Tickle your chin to banish chronic snoring
02:31 GMT, 9 April 2013
02:33 GMT, 9 April 2013
Doctors are using a ‘chin stroker’ to tackle snoring.
The device stimulates muscles under the chin with small electric shocks, which they say helps ease symptoms in patients with obstructive sleep apnoea.
This condition, which triggers snoring, causes the tongue to flop back into the throat.
Snoring occurs when the airway is partially obstructed – the sound is generated by air rushing past the soft tissues in the throat
Other soft tissues in the throat can also collapse, blocking the airway.
The idea is that by stimulating the muscles that control the tongue and other parts of the throat, the airways will widen, therefore silencing the snores.
Obstructive sleep apnoea affects around 4 per cent of middle-aged people, and leads to the sufferer’s throat closing repeatedly during the night.
Snoring occurs when the airway is partially obstructed — the sound is generated by air rushing past the soft tissues in the throat.
In severe cases the airway can become completely blocked, stopping breathing for up to ten seconds, before the brain jolts the body awake, causing the airway to reopen.
Electrodes are placed either side of the throat directly underneath the jaw
Risk factors include being overweight and some medications, including sleeping pills.
The condition also becomes more common around the time of the menopause, possibly because hormonal changes cause the throat muscles to relax more than usual.
The new treatment, on trial at Guy’s and St Thomas’ NHS Foundation Trust in London, uses a technique known as continuous transcutaneous electrical stimulation.
Electrodes are placed either side of the throat directly underneath the jaw.
These deliver small electrical shocks that cause the muscles to contract, pulling open the airway.
An earlier study involving 33 patients showed that using the device at night for ten minutes at a time stimulates the genioglossus muscle, which runs from the chin to the tongue, and helps widen the airway.
Another small study, with six patients, at Tohoku University School of Medicine in Japan found a 50 per cent improvement in symptoms.
Now doctors at Guy’s and St Thomas’ have developed a new version of the device that senses when an episode is taking place by using a small microphone that detects the sound of snoring and a sensor that detects airflow from the nose.
It then delivers a burst of electric currents until normal breathing is restored.
The electrical currents are painless, and do not wake the patient.
The device is being tested in a new trial involving nearly 50 patients.
Meanwhile, scientists from the UK and Canada have started to unravel the mysteries of alcohol and sleep.
Previous research suggests a late-night tipple worsens sleep.
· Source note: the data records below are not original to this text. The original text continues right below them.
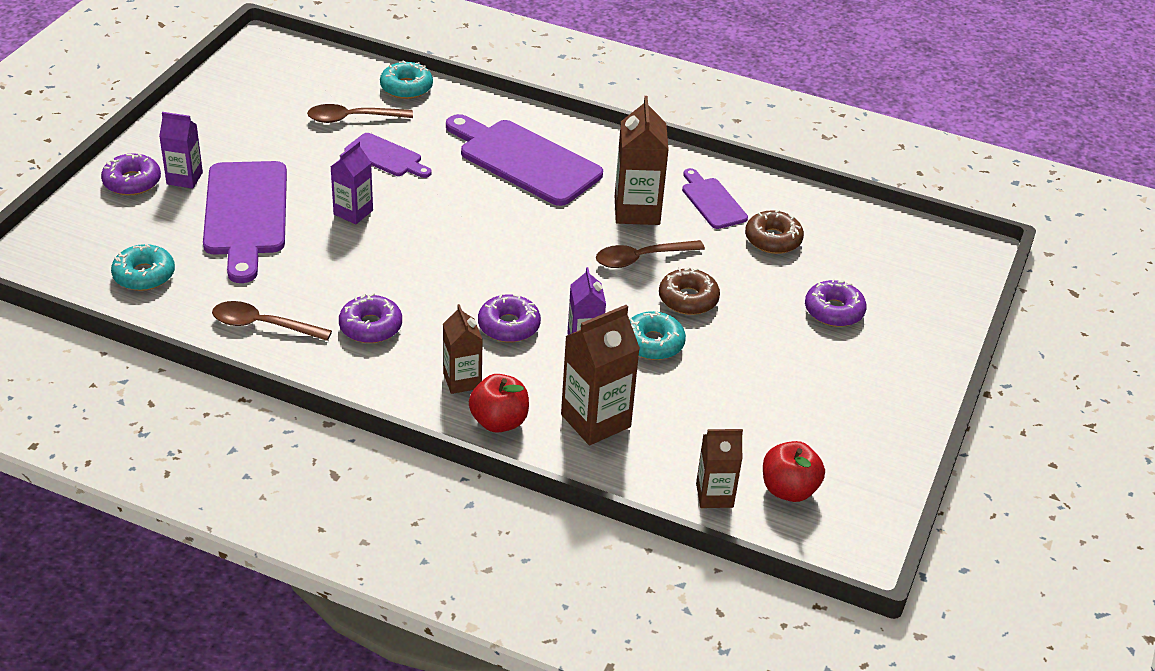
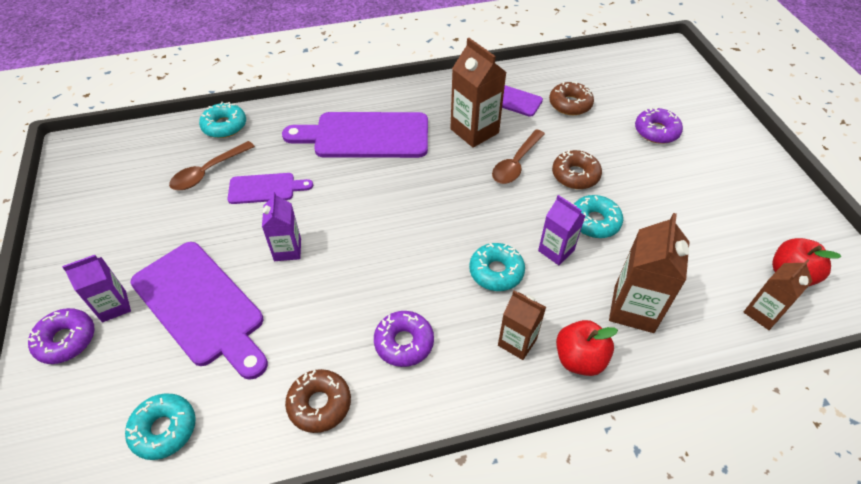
camera: 35 degrees left, 10 degrees up
brown spoon [212,301,332,341] -> brown donut [285,369,351,433]
purple donut [478,294,541,342] -> turquoise donut [469,243,525,291]

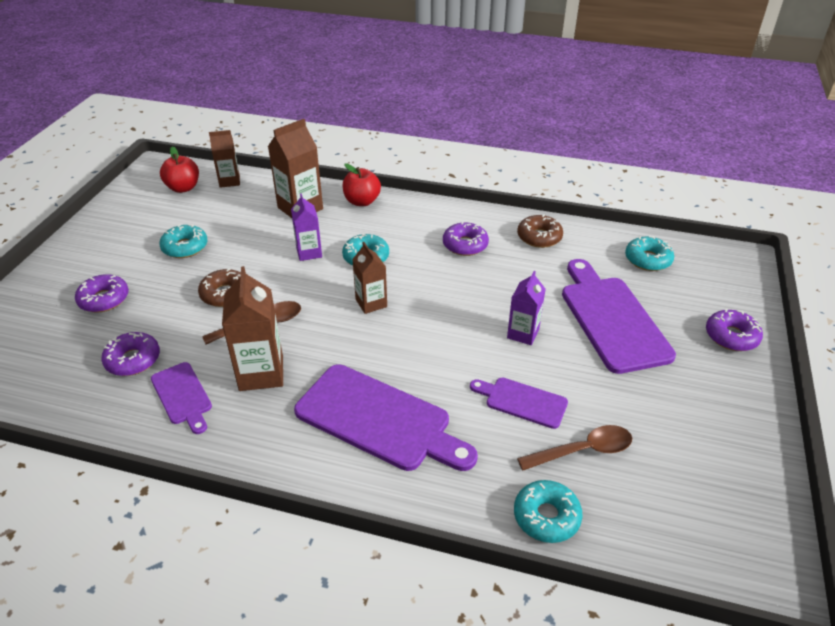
camera: 150 degrees left, 10 degrees down
purple carton [62,255,131,322] -> none
brown carton [498,291,546,360] -> brown carton moved to [352,242,387,314]
brown donut [549,81,594,115] -> purple donut [101,332,160,376]
turquoise donut [574,195,623,238] -> turquoise donut moved to [159,224,207,258]

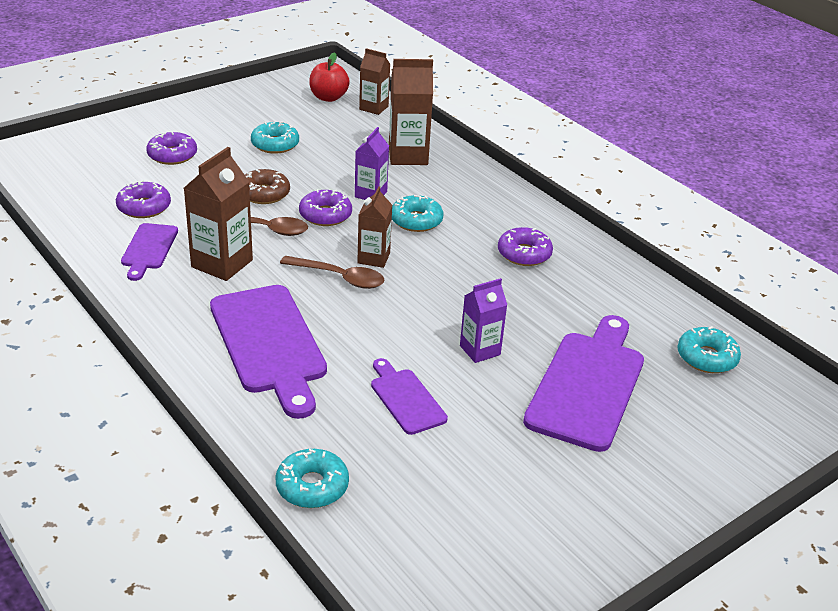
camera: 35 degrees right, 5 degrees down
red apple [343,163,381,206] -> none
brown donut [517,214,563,248] -> none
brown spoon [517,425,632,470] -> brown spoon moved to [280,256,384,289]
purple donut [706,309,763,351] -> purple donut moved to [299,189,352,226]

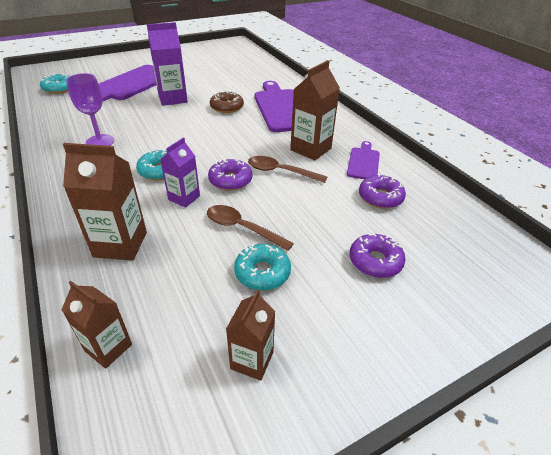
camera: 170 degrees left, 5 degrees up
brown donut [245,169,290,204] -> brown donut moved to [210,91,244,113]
turquoise donut [275,449,349,508] -> none
brown spoon [280,256,384,289] -> brown spoon moved to [207,205,294,251]
red apple [309,52,350,102] -> none
brown carton [357,186,392,268] -> brown carton moved to [226,289,275,381]
purple cutting board [371,358,448,435] -> none
purple carton [460,278,507,363] -> purple carton [147,22,188,106], size x1.58
purple donut [498,227,553,266] -> purple goblet [66,73,114,146]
But after reviewing more than 200 studies, the scientists have revealed that the effect of alcohol might actually produce a different outcome.
It seems to increase the amount of deep sleep in the first half of the night, which is important for creating new memories and keeping the immune system healthy.
However, it also seems to increase the likelihood of snoring and sleepwalking in this sleep phase.
Alcohol then disrupts sleep in the second half of the night, and reduces the amount of time a person spends in so-called REM sleep, the phase during which we dream.
Dr Irshaad Ebrahim, from the London Sleep Centre and one of the researchers behind the study, says this effect on REM sleep may be why people find alcohol before bed helps them feel more relaxed the next day.
‘One hypothesis is that alcohol acts like medications used for depression and anxiety.
‘Studies on patients with depression have identified that they have excessive REM sleep, and that antidepressant medication suppressed this.
‘This impact of alcohol on REM sleep may explain the mood elevation and anxiety reduction associated with alcohol use.’
However, Dr Ebrahim cautions that, overall, alcohol may worsen sleep quality.